Daclatasvir And Sofosbuvir Drug Combo Effective For Hepatitis C
By Cyndi Root
Researchers at John Hopkins University announced in a press release that a combination of daclatasvir and sofosbuvir is safe and effective for treating Hepatitis C. The drugs are taken orally and cure the liver damaging disease. The new treatment offers patients fewer pills or injections to take and reduced side effects. The experimental drug combination cured even the hard to treat cases, those not responding to “triple drug therapy.” The study and results were published in the New England Journal of Medicine.

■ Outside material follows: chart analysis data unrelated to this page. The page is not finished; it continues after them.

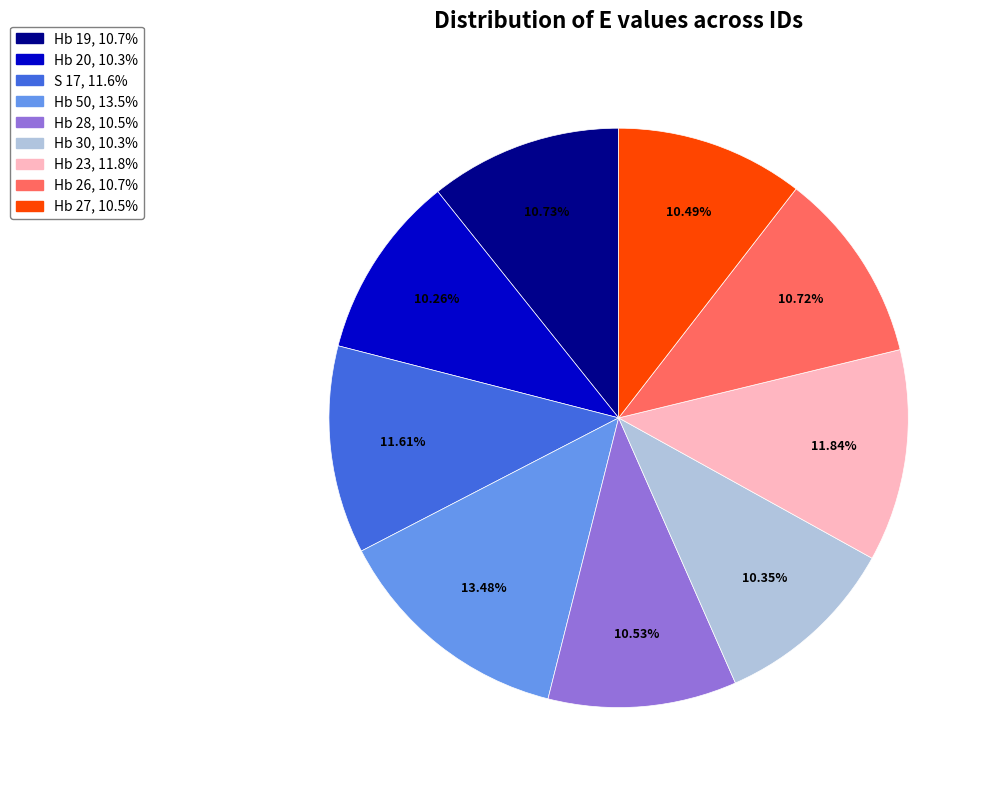

True or false: Hb 20 accounts for 2% of the total.

False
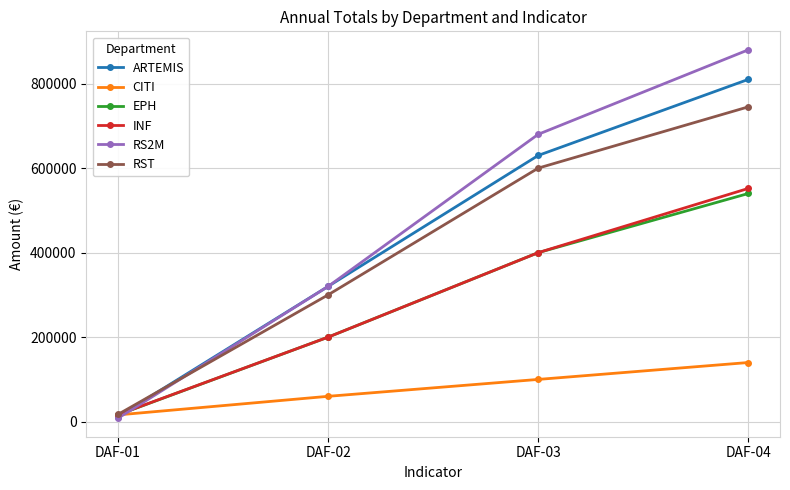

At which category is the sum across all series the highest?

DAF-04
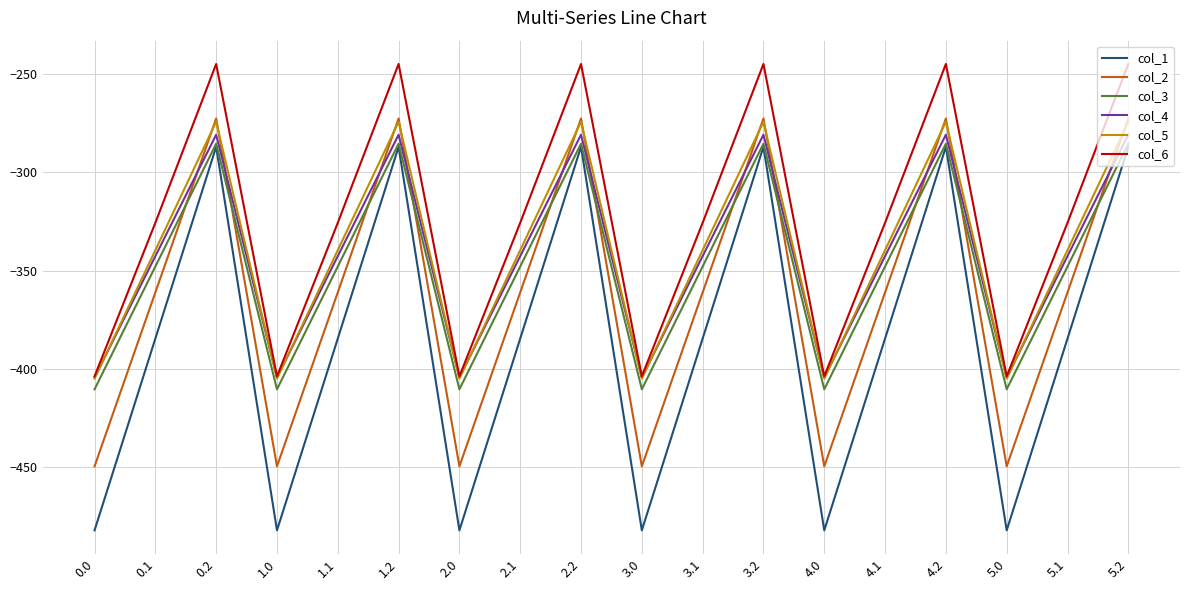

True or false: col_1 and col_4 intersect in this chart.

False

The two year study was financed by Bristol-Myers Squibb and Gilead Sciences.
Hepatitis C
Hepatitis C kills more people than HIV/AIDS in the U.S. An infectious disease, it is a virus that causes liver damage. Symptoms range from mild to serious and can last weeks, a lifetime, or end fatally. The World Health Organization reports that 150 million people worldwide contract the virus and more than 350 thousand die each year. Transmission occurs when a person is exposed to infected blood and organ transplants. Contaminated needles in healthcare settings and in recreational drug use are often the culprit. Children born of Hepatitis C-infected mothers and sexual partners of Hepatitis C-infected people often acquire the disease.

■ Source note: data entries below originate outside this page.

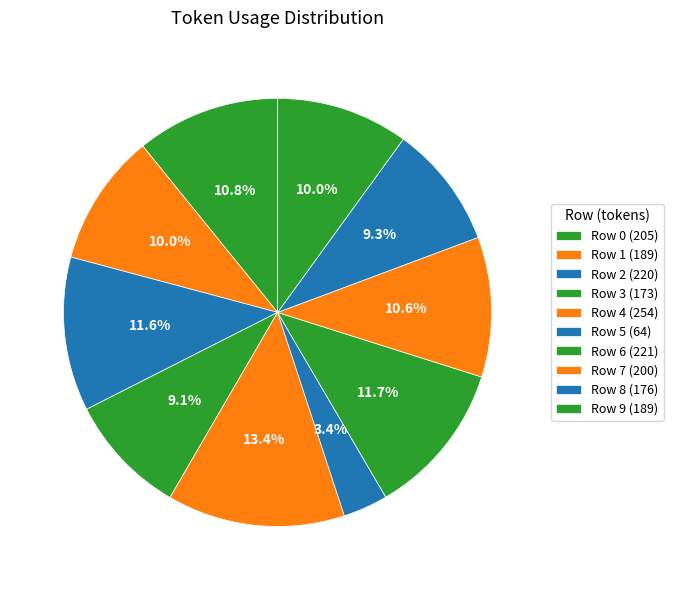

Count the number of slices in the pie.

10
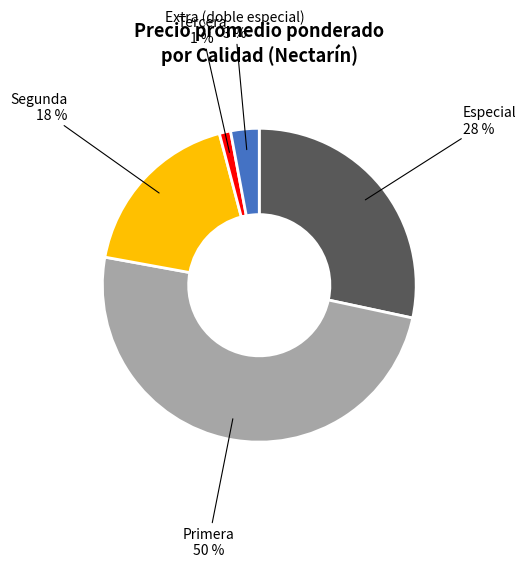

Is there a majority slice in this chart?

No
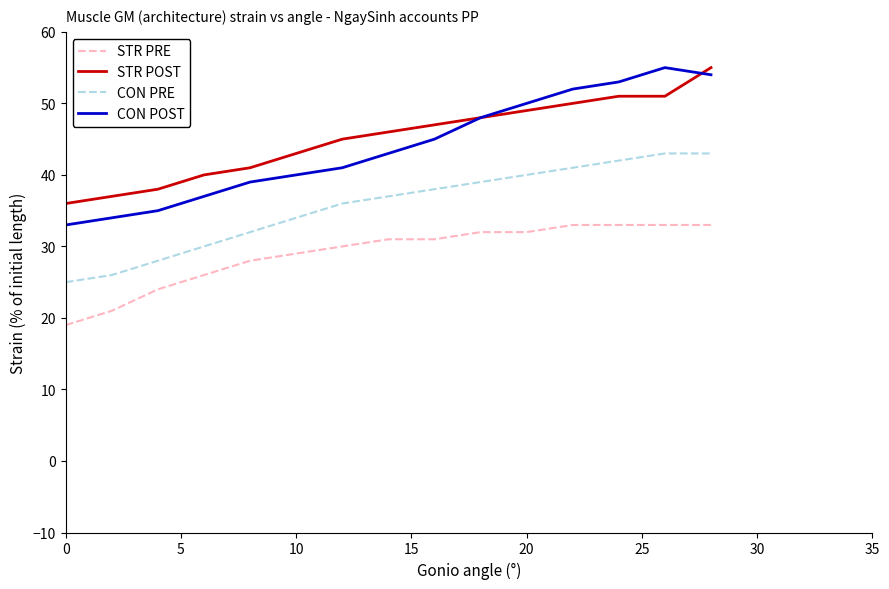

What is the greatest value displayed?

55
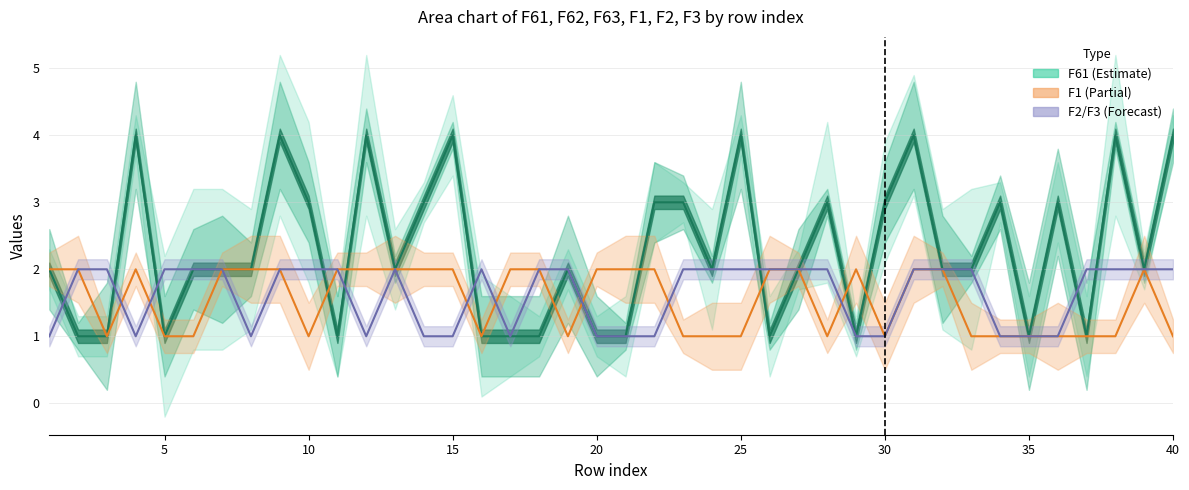

True or false: F3 line and F1 line intersect in this chart.

True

Hepatitis C incubates for two weeks to six months. Symptoms present as decreased appetite, fever, fatigue, joint pain, jaundice, nausea, vomiting, grey feces, or dark urine. About 60% develop chronic liver disease including cirrhosis of the liver and liver cancer. The Centers for Disease Control and Prevention (CDC) estimates that only five percent of people in the U.S. with Hepatitis C have been cured, which this new drug combo promises to remedy.
Johns Hopkins Study
Mark Sulkowski, M.D., medical director of the Johns Hopkins Center for Viral Hepatitis and the lead author said, “This research paves the way for safe, tolerable and effective treatment options for the vast majority of those infected with hepatitis C.” The clinical study included 211 women and men at 18 medical centers in the U.S. and Puerto Rico. 98% of the patients with the most common strain (genotype 1) were cured. Researchers found no trace of the virus in the bloodstream three months after treatment. Less common strains in the U.S., genotypes 2 and 3, saw similar cure rates.
The dose was 60 milligrams of daclatasvir and 400 milligrams of sofosbuvir. The FDA recently approved sofosbuvir in combination with peginterferon and ribavirin for the treatment of genotype 1. The FDA has not yet approved daclatasvir.